WORK TO COMPLETE
Can you reproduce the material below word for word, leaving out the pictures?
------------
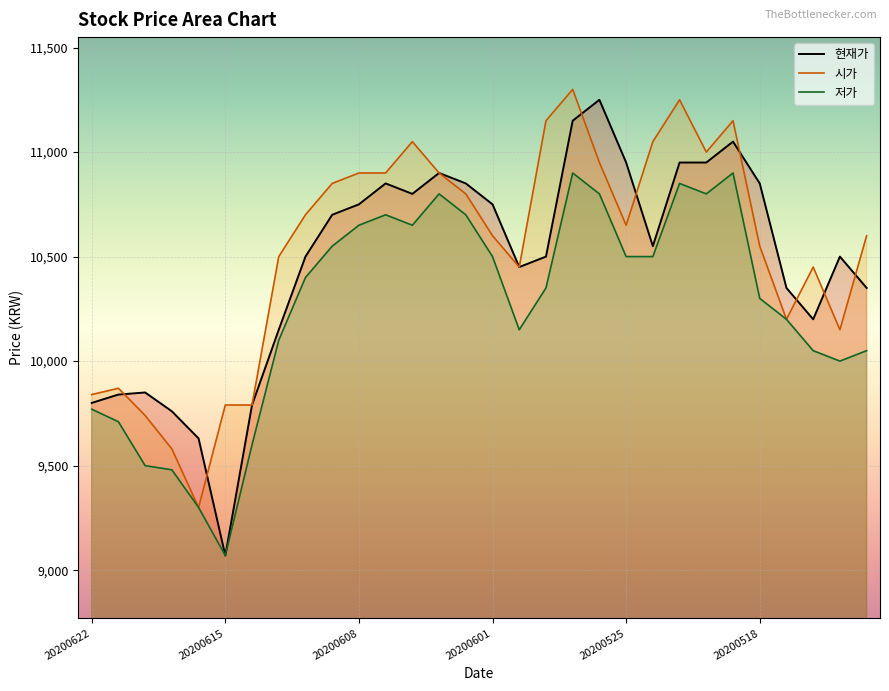

What is the difference between the maximum and minimum values in the 시가 series?

2000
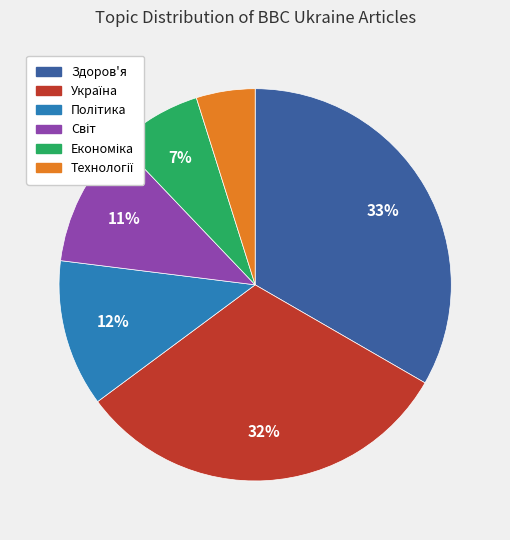

Which slice is the largest?

Здоров'я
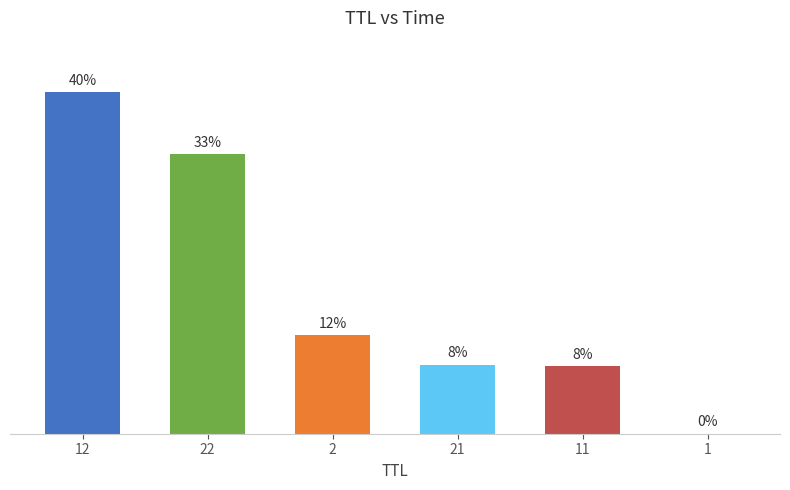

Which label corresponds to the largest value in the chart?

12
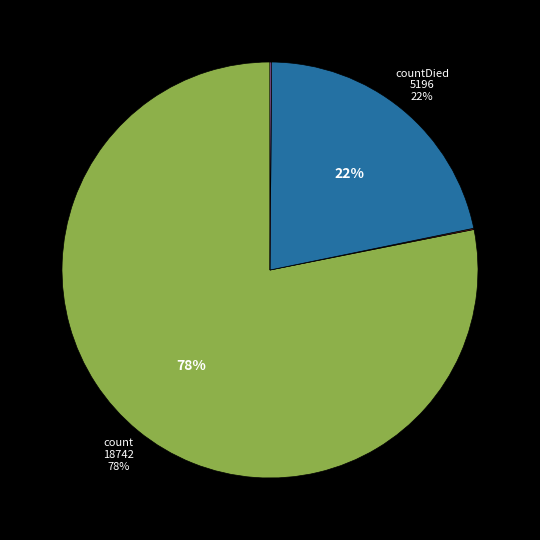

To the nearest percent, what is the average slice percentage?

25%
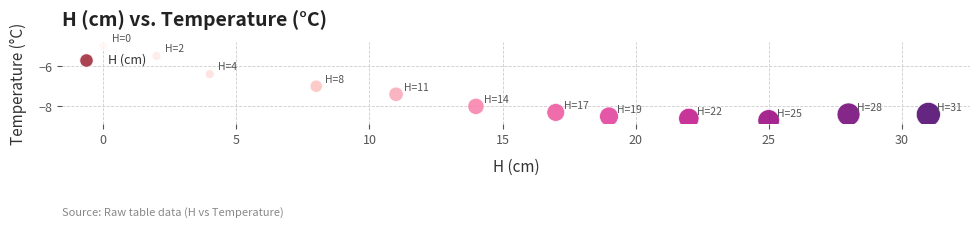

What is the average Y value?

-7.5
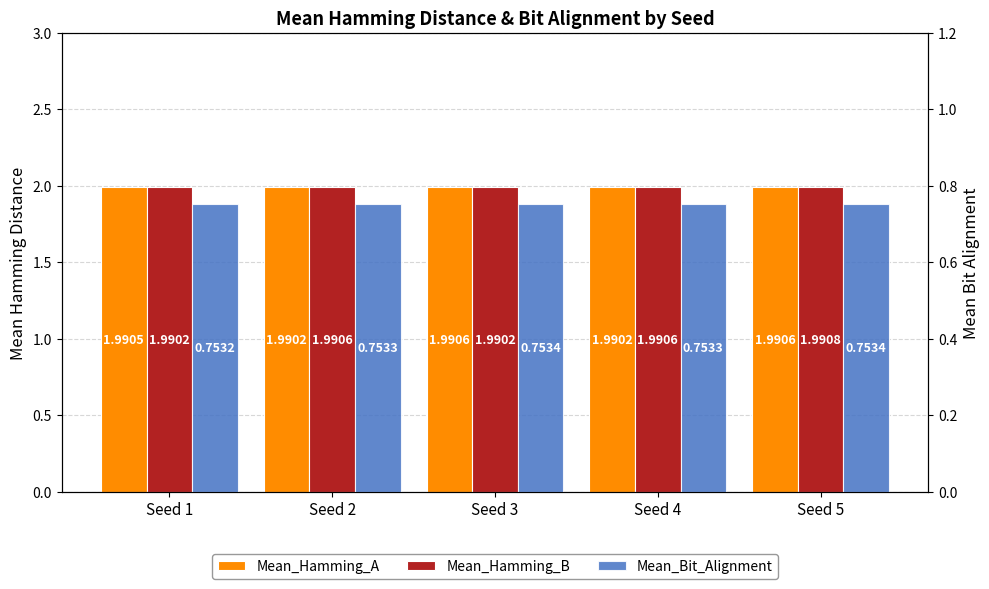

Count the Mean_Hamming_A values in the range 1 to 2.

5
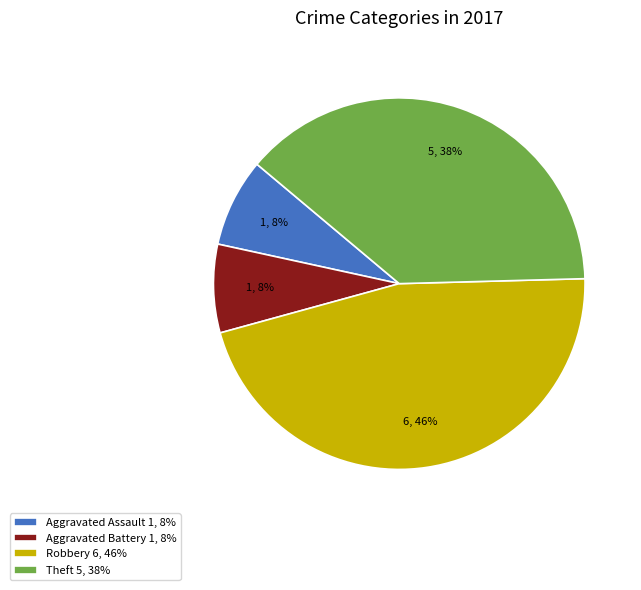

Combined, do Robbery 6, 46% and Aggravated Battery 1, 8% account for over 50%?

Yes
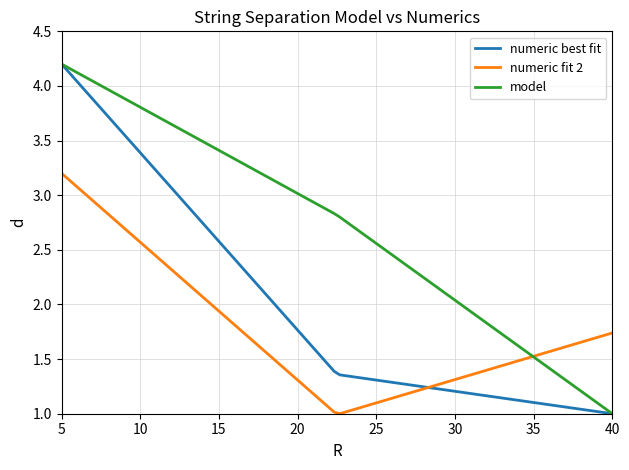

What is the highest value of the numeric best fit series?

4.2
------------
RESULT FOR THIS EXERCISE
What is the difference between the maximum and minimum values in the 시가 series?

2000

Which slice is the largest?

Здоров'я

Which label corresponds to the largest value in the chart?

12

To the nearest percent, what is the average slice percentage?

25%

What is the average Y value?

-7.5

Count the Mean_Hamming_A values in the range 1 to 2.

5

Combined, do Robbery 6, 46% and Aggravated Battery 1, 8% account for over 50%?

Yes

What is the highest value of the numeric best fit series?

4.2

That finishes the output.